And more detail (including a useful timeline on the Astra/Oxford vaccine) here:
hildabastian.net/index.php/100
Plus:
“Where does this leave us? I discuss issues and red flags in detail at WIRED, but a few major issues didn’t fit there. The press release doesn’t provide the most basic level of detail to enable us to understand what they did: we don’t know how the percentages were derived, exactly what the comparisons were, or what the level of uncertainty (confidence intervals) is around the numbers they reported. We don’t know if they had enough severe Covid-19 events to draw meaningful conclusions about that critical issue.
Given the enormous difference in when second injections were given – in the Brazilian trial it could be up to 3 months – we really need to see what happened to the people in that interval. The primary analyses for efficacy are done after the second injection – but to get an idea of likely effectiveness, we also need to know what happened in between shots, and how many people didn’t get that second shot at all. That’s important for any two-shot vaccine, but it’s particularly critical for one with a high rate of adverse events.
Bottom line? When you consider the press releases from BNT/Pfizer and Moderna alongside the detail they report in their protocols and for their very large coordinated trials generally, it’s easy to be confident those vaccines work very well – even though there’s still a lot to know.

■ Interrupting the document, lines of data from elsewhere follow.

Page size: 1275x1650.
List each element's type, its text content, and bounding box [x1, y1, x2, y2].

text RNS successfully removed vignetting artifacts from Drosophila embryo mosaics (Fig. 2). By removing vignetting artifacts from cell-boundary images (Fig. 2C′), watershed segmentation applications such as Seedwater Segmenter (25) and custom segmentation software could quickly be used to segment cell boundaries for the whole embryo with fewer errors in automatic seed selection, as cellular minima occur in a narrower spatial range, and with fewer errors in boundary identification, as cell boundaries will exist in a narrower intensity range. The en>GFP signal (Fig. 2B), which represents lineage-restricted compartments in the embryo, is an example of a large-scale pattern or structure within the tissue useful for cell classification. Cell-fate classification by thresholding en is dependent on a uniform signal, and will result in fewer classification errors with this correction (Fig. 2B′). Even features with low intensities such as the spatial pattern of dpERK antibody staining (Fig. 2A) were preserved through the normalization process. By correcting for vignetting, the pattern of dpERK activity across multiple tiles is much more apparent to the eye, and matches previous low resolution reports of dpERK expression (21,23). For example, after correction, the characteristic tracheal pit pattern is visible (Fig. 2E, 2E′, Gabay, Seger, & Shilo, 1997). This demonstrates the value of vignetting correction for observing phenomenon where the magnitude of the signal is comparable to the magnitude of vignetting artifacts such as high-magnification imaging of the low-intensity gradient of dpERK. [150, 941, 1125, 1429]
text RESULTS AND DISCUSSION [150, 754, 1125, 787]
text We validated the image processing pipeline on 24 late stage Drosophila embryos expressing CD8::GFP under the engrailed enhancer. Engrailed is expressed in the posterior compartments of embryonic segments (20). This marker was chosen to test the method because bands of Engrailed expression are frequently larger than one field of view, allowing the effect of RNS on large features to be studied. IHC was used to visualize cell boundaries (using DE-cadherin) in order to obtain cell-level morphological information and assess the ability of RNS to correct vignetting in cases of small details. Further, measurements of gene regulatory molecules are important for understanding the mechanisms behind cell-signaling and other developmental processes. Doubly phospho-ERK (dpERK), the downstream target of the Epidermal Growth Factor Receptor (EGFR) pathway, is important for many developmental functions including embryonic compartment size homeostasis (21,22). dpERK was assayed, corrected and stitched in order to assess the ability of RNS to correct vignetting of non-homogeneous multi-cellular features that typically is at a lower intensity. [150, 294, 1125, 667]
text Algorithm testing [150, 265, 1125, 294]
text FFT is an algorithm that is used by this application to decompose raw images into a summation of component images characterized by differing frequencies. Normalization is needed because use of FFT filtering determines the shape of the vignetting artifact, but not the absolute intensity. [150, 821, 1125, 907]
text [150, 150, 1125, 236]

With the Oxford/AstraZeneca vaccine, though, the combination of what we know about their trials, the twists and turns of their interim analysis process, and the contents of the press release, the case for having serious doubts about those results is strong. We certainly don’t want to throw babies out with the bath water. Just because the trials and data analyses are badly flawed, doesn’t mean that the vaccine is too. It just means that the US trial – including any new dosing regimen they want to test – has to be rigorous, and it’s indispensable. What’s just happened has the hallmarks of being “Plan B” after the big US trial they talked about in July took so long to get off the ground – only to be grounded for weeks because of safety review. But “Plan A” shouldn’t all that far off.
Meanwhile, the mRNA vaccines from BNT/Pfizer and Moderna are well down the road. Results for 3 inactivated virus vaccines are just around the corner: 1 from Sinovac, and 2 from Sinopharm. And it probably won’t be all that long till we start hearing more about Johnson & Johnson’s single shot vaccine.”